A prosa de Hidalgo é complexa, repleta de camadas e referências à mitologia que exigem de nós, leitores e leitoras, algumas visitas ao Google para decifrar enigmas que se apresentam na trama. Mas é importante ressaltar que o romance tem uma escrita fluída, leve, apesar da forte erudição e em nenhum momento é pedante. A leitura nos leva também a buscar nessas referências outras leituras, como o ensaio Paideia – A formação do homem grego, de Werner Jaeger, que a própria autora cita como fonte de conhecimento e inspiração para a construção do seu livro.

Penélope dos trópicos está entre as melhores leituras do ano e tem feito por merecer os prêmios e as reverências que ganha da crítica e das leitoras e leitores. Antes de sair, duas informações importantes. Sem cair na tentação de fazer spoiler, prestem atenção na escolha genial do narrador do romance. E você vai precisar mesmo de muita atenção para descobrir, quase emparedada em um capítulo, a identidade desse ser onipresente em toda a trama.

Por fim, a outra grande ousadia de Luciana Hidalgo está na edição do livro. Autora de romances e ensaios consagrados, como o incrível O passeador, que comentei aqui, ela inaugurou com Penélope a Editora do Silvestre, selo que criou em 2022. Vida longa à Silvestre!

P.S.: depois de finalizar o texto, ouvi duas canções, enquanto puxava peso na academia, que remetem a esse ambiente de criação do novo a partir de clássicos.
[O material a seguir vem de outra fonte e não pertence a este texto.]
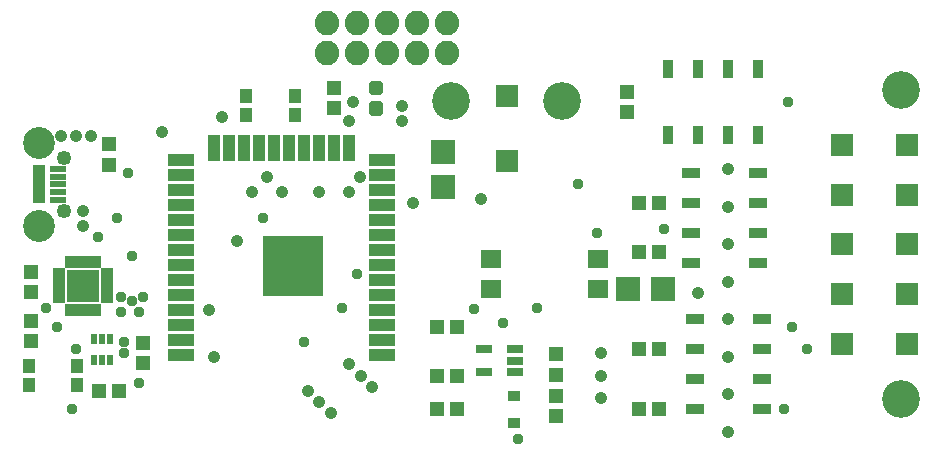
<source format=gbr>
G04 EAGLE Gerber RS-274X export*
G75*
%MOMM*%
%FSLAX34Y34*%
%LPD*%
%INSoldermask Top*%
%IPPOS*%
%AMOC8*
5,1,8,0,0,1.08239X$1,22.5*%
G01*
%ADD10R,1.883200X1.883200*%
%ADD11C,3.203200*%
%ADD12R,1.303200X1.203200*%
%ADD13R,1.203200X1.303200*%
%ADD14R,1.033200X0.833200*%
%ADD15C,0.505344*%
%ADD16R,2.203200X1.103200*%
%ADD17R,1.103200X2.203200*%
%ADD18R,5.203200X5.203200*%
%ADD19R,1.353200X0.603200*%
%ADD20C,2.703200*%
%ADD21R,1.103200X3.203200*%
%ADD22C,1.253200*%
%ADD23R,0.503200X0.863200*%
%ADD24R,2.003200X2.003200*%
%ADD25R,1.103200X1.203200*%
%ADD26R,1.703200X1.503200*%
%ADD27R,1.403200X0.753200*%
%ADD28R,0.503200X1.053200*%
%ADD29R,1.053200X0.503200*%
%ADD30R,2.753200X2.753200*%
%ADD31R,1.553200X0.853200*%
%ADD32R,0.853200X1.553200*%
%ADD33C,2.082800*%
%ADD34C,0.959600*%
%ADD35C,1.059600*%


D10*
X425450Y255075D03*
X425450Y310075D03*
D11*
X472450Y305475D03*
X378450Y305475D03*
D10*
X709100Y100150D03*
X709100Y142150D03*
X709100Y184150D03*
X709100Y226150D03*
X709100Y268150D03*
X764100Y226150D03*
X764100Y268150D03*
X764100Y184150D03*
X764100Y142150D03*
X764100Y100150D03*
D11*
X759500Y53150D03*
X759500Y315150D03*
D12*
X383150Y44450D03*
X366150Y44450D03*
X383150Y73025D03*
X366150Y73025D03*
D13*
X466725Y56125D03*
X466725Y39125D03*
D14*
X431800Y55950D03*
X431800Y32950D03*
D15*
X317815Y302695D02*
X310835Y302695D01*
X317815Y302695D02*
X317815Y295715D01*
X310835Y295715D01*
X310835Y302695D01*
X310835Y300515D02*
X317815Y300515D01*
X317815Y320235D02*
X310835Y320235D01*
X317815Y320235D02*
X317815Y313255D01*
X310835Y313255D01*
X310835Y320235D01*
X310835Y318055D02*
X317815Y318055D01*
D16*
X319625Y90950D03*
X319625Y103650D03*
X319625Y116350D03*
X319625Y129050D03*
X319625Y141750D03*
X319625Y154450D03*
X319625Y167150D03*
X319625Y179850D03*
X319625Y192550D03*
X319625Y205250D03*
X319625Y217950D03*
X319625Y230650D03*
X319625Y243350D03*
X319625Y256050D03*
D17*
X291775Y266050D03*
X279075Y266050D03*
X266375Y266050D03*
X253675Y266050D03*
X240975Y266050D03*
X228275Y266050D03*
X215575Y266050D03*
X202875Y266050D03*
X190175Y266050D03*
X177475Y266050D03*
D16*
X149625Y256050D03*
X149625Y243350D03*
X149625Y230650D03*
X149625Y217950D03*
X149625Y205250D03*
X149625Y192550D03*
X149625Y179850D03*
X149625Y167150D03*
X149625Y154450D03*
X149625Y141750D03*
X149625Y129050D03*
X149625Y116350D03*
X149625Y103650D03*
X149625Y90950D03*
D18*
X244625Y165950D03*
D19*
X45050Y234950D03*
X45050Y228450D03*
X45050Y241450D03*
X45050Y247950D03*
X45050Y221950D03*
D20*
X29300Y269950D03*
X29300Y199950D03*
D21*
X29300Y234950D03*
D22*
X50800Y257200D03*
X50800Y212700D03*
D23*
X76050Y86050D03*
X82550Y104450D03*
X89050Y104450D03*
X76050Y104450D03*
X82550Y86050D03*
X89050Y86050D03*
D13*
X22225Y143900D03*
X22225Y160900D03*
X117475Y100575D03*
X117475Y83575D03*
D12*
X80400Y60325D03*
X97400Y60325D03*
D13*
X22225Y102625D03*
X22225Y119625D03*
D12*
X383150Y114300D03*
X366150Y114300D03*
D13*
X279400Y299475D03*
X279400Y316475D03*
D24*
X527935Y146050D03*
X557915Y146050D03*
D13*
X88900Y268850D03*
X88900Y251850D03*
X466725Y74050D03*
X466725Y91050D03*
D25*
X61775Y81025D03*
X61775Y65025D03*
X20775Y65025D03*
X20775Y81025D03*
X245925Y309625D03*
X245925Y293625D03*
X204925Y293625D03*
X204925Y309625D03*
D26*
X502200Y146050D03*
X502200Y171450D03*
X412200Y171450D03*
X412200Y146050D03*
D27*
X432101Y76225D03*
X432101Y85725D03*
X432101Y95225D03*
X406099Y95225D03*
X406099Y76225D03*
D28*
X79175Y128725D03*
X74175Y128725D03*
X69175Y128725D03*
X64175Y128725D03*
X59175Y128725D03*
X54175Y128725D03*
D29*
X46175Y136725D03*
X46175Y141725D03*
X46175Y146725D03*
X46175Y151725D03*
X46175Y156725D03*
X46175Y161725D03*
X87175Y161725D03*
X87175Y156725D03*
X87175Y151725D03*
X87175Y146725D03*
X87175Y141725D03*
X87175Y136725D03*
D28*
X54175Y169725D03*
X59175Y169725D03*
X64175Y169725D03*
X69175Y169725D03*
X74175Y169725D03*
X79175Y169725D03*
D30*
X66675Y149225D03*
D31*
X581350Y244475D03*
X581350Y219075D03*
X581350Y193675D03*
X581350Y168275D03*
X637850Y168275D03*
X637850Y193675D03*
X637850Y219075D03*
X637850Y244475D03*
D12*
X537600Y219075D03*
X554600Y219075D03*
X537600Y177800D03*
X554600Y177800D03*
D31*
X584525Y120650D03*
X584525Y95250D03*
X584525Y69850D03*
X584525Y44450D03*
X641025Y44450D03*
X641025Y69850D03*
X641025Y95250D03*
X641025Y120650D03*
D12*
X537600Y95250D03*
X554600Y95250D03*
X537600Y44450D03*
X554600Y44450D03*
D32*
X561975Y276550D03*
X587375Y276550D03*
X612775Y276550D03*
X638175Y276550D03*
X638175Y333050D03*
X612775Y333050D03*
X587375Y333050D03*
X561975Y333050D03*
D13*
X527050Y296300D03*
X527050Y313300D03*
D24*
X371475Y232660D03*
X371475Y262640D03*
D33*
X273050Y346075D03*
X273050Y371475D03*
X298450Y346075D03*
X298450Y371475D03*
X323850Y346075D03*
X323850Y371475D03*
X349250Y346075D03*
X349250Y371475D03*
X374650Y346075D03*
X374650Y371475D03*
D34*
X254000Y101600D03*
X95250Y206375D03*
X34925Y130175D03*
D35*
X173038Y128588D03*
D34*
X98425Y139700D03*
X107950Y136525D03*
D35*
X47625Y276225D03*
X60325Y276225D03*
X73025Y276225D03*
X336550Y301625D03*
X336550Y288925D03*
X257175Y60325D03*
X266700Y50800D03*
X276225Y41275D03*
X292100Y82550D03*
X301625Y73025D03*
X311150Y63500D03*
X209550Y228600D03*
X234950Y228600D03*
X266700Y228600D03*
X292100Y228600D03*
X504825Y92075D03*
X504825Y73025D03*
X504825Y53975D03*
X66675Y212725D03*
X66675Y200025D03*
X196850Y187325D03*
X177800Y88900D03*
X612775Y25400D03*
X612775Y57150D03*
X612775Y88900D03*
X612775Y120650D03*
X612775Y152400D03*
X612775Y184150D03*
X612775Y215900D03*
X612775Y247650D03*
X184150Y292100D03*
X292100Y288925D03*
D34*
X98425Y127000D03*
X101600Y101600D03*
X104775Y244475D03*
X79375Y190500D03*
X434975Y19050D03*
X107950Y174625D03*
X117475Y139700D03*
X44450Y114300D03*
X57150Y44450D03*
X114300Y66675D03*
X60325Y95250D03*
X114300Y127000D03*
X101600Y92075D03*
X485775Y234950D03*
X558800Y196850D03*
X450850Y130175D03*
X298450Y158750D03*
X422275Y117475D03*
X285750Y130175D03*
X663575Y304800D03*
X660400Y44450D03*
X679450Y95250D03*
X666750Y114300D03*
X219075Y206375D03*
X397950Y129100D03*
X501650Y193675D03*
D35*
X587375Y142875D03*
X403225Y222250D03*
X301247Y241678D03*
X133350Y279400D03*
X222250Y241300D03*
X295275Y304800D03*
X346075Y219075D03*
M02*

</source>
A primeira, é Baião de quatro toques, de Luiz Tatit e Zé Miguel Wisnik, composta em cima da melodia da 5ª Sinfonia de Beethoven. E a outra é A festa, em que Milton Nascimento decanta a melodia de La Bamba, sim, isso mesmo. É a arte de (re)criar.

Um comentário sobre “Penélope dos trópicos

  1. Caro Carlos Henrique, que resenha impressionante você escreveu sobre a minha “Penélope dos trópicos”. Quantas considerações finas e importantes você teceu, certamente devido à sua capacidade de enxergar tudo, toda a complexidade e toda a simplicidade dessa Penelopeia. Obrigada por essa leitura tão especial.